The ideas of Tommy Flowers and his colleagues that had givenvthe world it’s first electronic computer were post WWII were now being put to the problem of “Digital Telephony” and what was called “System X” was being developed that gave rise to ISDN and all that followed.

The US encumbrants had no reason to think about a digital future, the profits AT&T and similar were making was enormous even by monopolistic standards.

However even they had a problem that they could not realy solve. Mechanical switch gear was large cumbersome and resource expensive especially in man power. It basically had to go. A secondary but just as bad problem was with analogue systems noise and distortion went up as the length of cable went up and this likewise could not be solved economically.

So whilst AT&T in the US, like the General Post Office (GPO) in Britain, and the German phone companies had done research pre WWII the unreliable expensive low frequency valve/tube electronics could not compeate as digital systems.

WWII significantly changed the landscape when it came to valve/tube design and production. Post WWII there was a glut of manufacturing and the price was a very small fraction of prewar prices.

The trick Tommy Flowers had proved to increase reliability such that digital computing was economically possible, was one of those “secrets” that crossed the Atlantic with Linderman and his advisory team. It probably had a greater effect on the world back then and in the next couple of decades than the Boot and Randal cavity resonator magnetron, though most do not realise it.

Thus Digital Telephony was possible and actually desirable. The proplem “Sunk cost investment returns”. AT&T had the technology but managment had no financial reason to change.

In bombed out Europe however the legacy infrastructure was effectively gone and replacing it was imperative, thus the now low cost of digital electronics was the prefered way to go.

The US had fallen behind and had to play catch up. Thus there had to be more reason than just low cost manufacturing and incrrased reliability to push managment into what they saw was needless risk.

What realy sold it was “new services” the work in Europe especially in Britain was showing all sorts of things were possible, but only with digital back bones etc.

So US managment had already made the decision to make the change to digital and had started in on it. Touch tone or DTMF dialing was what most remember along with last number redial etc. But there was a lot more behind it.

Capt. Crunch and friends came along at the end of the first transitions to digital on the reminents of the analogue system. The fact it made “Pop Cultute Fame” with 2400Hz whistles which the cynical mind behind the hackzine 2400 effectively stole and glamorized just gave the media free run.
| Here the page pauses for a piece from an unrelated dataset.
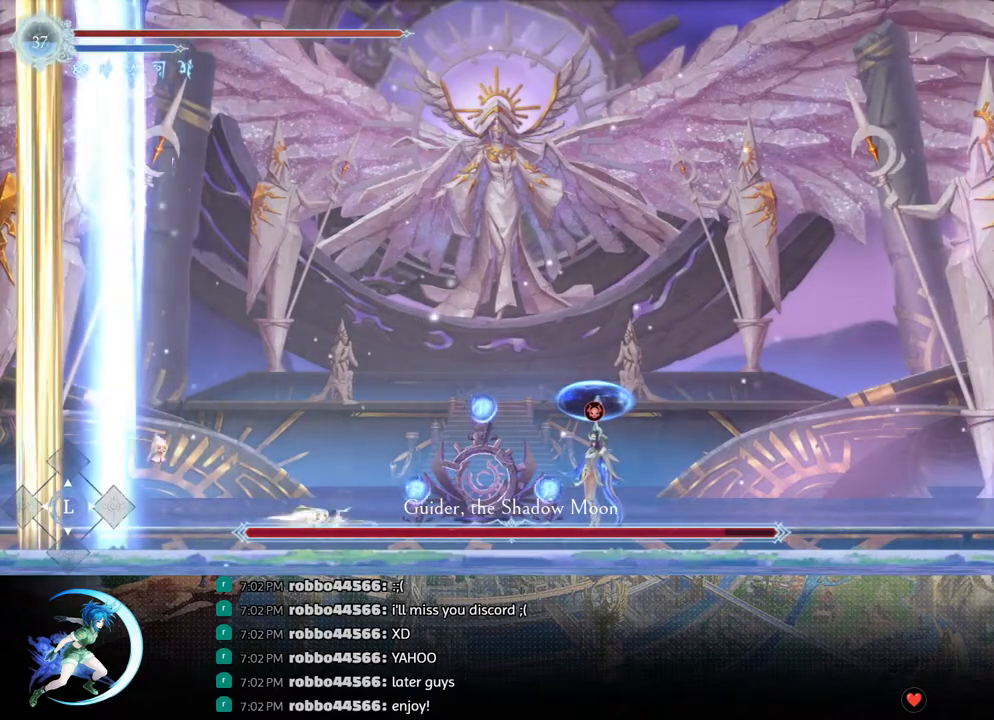
{"buttons": [], "left_stick": "center", "right_stick": "center", "events": [[67, "DPAD_RIGHT", "down"], [167, "CROSS", "down"], [250, "CROSS", "up"], [267, "DPAD_RIGHT", "up"], [317, "SQUARE", "down"], [400, "SQUARE", "up"]]}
It’s the same reason prosecutors talk of “Hacking” not “Cracking” the MSM were like a dog with a new bone and they were not going to bone up on the subject to get things correct, heck they were nicotine stained booze addled journalists of more than middle age, they were not going to listen to the truth from a bunch of snotty teanagers…

As I occasionaly point out the oft incorectly told story of “HRH Prince Philip’s Electronic Mail Box” (on Prestel) getting “hacked” being conflated or confused with the BBC Micro Live ACN001 account (on BT_Gold) getting hacked. Tells me the who and who not of those doing proper research. Because I have the advantage of having been involved one way or another quite intimately with both events, and more by luck and bloody mindedness avoided being “entrapped” like Steve Gold (RIP) and Robert Schifreen were[1] and ending up making legal history and thus indirectly being responsible for some very bad legislation…

[1] I used to deliberately misspell Robert’s last name as “Schiffren” to see if it got picked up on by researchers, or non researchers, doing a “cut-n-paste” and guess what some of them “swallowed the hook”…

Clive Robinson December 3, 2020 10:32 AM

@ SpaceLifeForm, Winter,

The solar system follows the galactic standard—but it is a rare breed

Speaking of “Earth Like” planets and “Rare”, Do you remember the “WOW Signal” from the “Big Ears” radio telescope?

That 72 second potential SETI signal from four decades ago?

Well some Amateur Astronomer thinks he has worked out where it might have come from…

Withvan exciting name like 2MASS I can hardly raise any enthusiasm for it. That said some people are “treating it like gospel” others are just “sitting on the fence” whilst others are saying the analysis is at fault etc, etc, etc.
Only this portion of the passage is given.